A estas alturas huelga decir lo modesta que era la crítica social marxista comparada con la crítica contracultural. Lo que Marx no aguantaba del capitalismo era que quienes de verdad trabajaban fuesen míseramente pobres y que los ricos se quedaran tan campantes sin poner nada de su parte. En otras palabras, denunciaba la explotación que generaba el conjunto de las instituciones económica y concretamente el sistema de propiedad privada. Según él, para solucionar el asunto bastaría con eliminar o reformar estas instituciones concretas. Está claro que el movimiento comunista tenía unos objetivos políticos bastante claros: eliminar la propiedad privada y establecer la propiedad mancomunada de los medios de producción.

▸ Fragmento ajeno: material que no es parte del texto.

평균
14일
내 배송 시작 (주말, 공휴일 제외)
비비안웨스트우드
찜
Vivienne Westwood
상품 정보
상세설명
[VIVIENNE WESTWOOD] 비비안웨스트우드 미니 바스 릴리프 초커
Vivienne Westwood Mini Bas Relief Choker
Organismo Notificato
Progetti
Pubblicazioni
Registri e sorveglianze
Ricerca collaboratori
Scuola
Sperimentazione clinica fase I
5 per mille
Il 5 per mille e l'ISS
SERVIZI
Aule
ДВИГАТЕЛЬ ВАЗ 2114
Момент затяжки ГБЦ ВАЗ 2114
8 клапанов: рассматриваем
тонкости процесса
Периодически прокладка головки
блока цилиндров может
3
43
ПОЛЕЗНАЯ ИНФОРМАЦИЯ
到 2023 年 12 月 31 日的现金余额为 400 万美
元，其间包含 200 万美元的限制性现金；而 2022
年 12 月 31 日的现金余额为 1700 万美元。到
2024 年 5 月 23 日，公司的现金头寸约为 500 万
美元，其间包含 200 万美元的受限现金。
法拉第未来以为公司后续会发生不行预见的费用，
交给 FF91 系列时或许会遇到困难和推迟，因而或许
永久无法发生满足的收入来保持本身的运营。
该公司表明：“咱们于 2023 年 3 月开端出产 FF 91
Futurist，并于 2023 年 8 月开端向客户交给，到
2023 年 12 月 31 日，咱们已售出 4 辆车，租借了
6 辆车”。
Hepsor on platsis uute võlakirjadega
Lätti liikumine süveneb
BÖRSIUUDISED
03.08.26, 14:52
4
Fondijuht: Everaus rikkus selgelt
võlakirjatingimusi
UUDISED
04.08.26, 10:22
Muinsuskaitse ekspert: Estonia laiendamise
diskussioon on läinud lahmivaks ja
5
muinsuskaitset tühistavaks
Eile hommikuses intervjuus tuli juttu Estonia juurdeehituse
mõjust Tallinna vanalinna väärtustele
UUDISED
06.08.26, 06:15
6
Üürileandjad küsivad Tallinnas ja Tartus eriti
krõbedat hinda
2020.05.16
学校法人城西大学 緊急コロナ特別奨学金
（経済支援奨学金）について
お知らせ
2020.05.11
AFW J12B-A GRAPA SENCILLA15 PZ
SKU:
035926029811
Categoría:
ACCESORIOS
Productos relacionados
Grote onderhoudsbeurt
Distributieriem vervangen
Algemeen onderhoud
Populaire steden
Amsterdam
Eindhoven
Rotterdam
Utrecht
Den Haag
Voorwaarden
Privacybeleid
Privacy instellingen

Sin embargo, el movimiento contracultural abarca un espectro tan amplio que cuesta definir con exactitud lo que pretenden «arreglar». En su opinión, nuestra libertad no la coarta un conjunto de instituciones concretas, sino la existencia de las instituciones en general. Por eso debemos dar la espalda a la cultura en bloque. Abbie Hoffman
[5]
, un icono de la década de 1960, ya rechazó sin miramientos la «revolución política» por considerarla «un criadero de promotores». Y en su opinión, la revolución cultural sólo «produce delincuentes». Es obvio que lo segundo suena más emocionante, pero convendría recordar que el objetivo global no es tener entretenida a la población adulta, sino conseguir mejorar la sociedad de alguna manera. En muchos aspectos, un delincuente es un parásito social. ¿Y qué pasaría si todos nos hiciéramos delincuentes? ¿Cómo sería una sociedad sin instituciones, leyes, ni normas?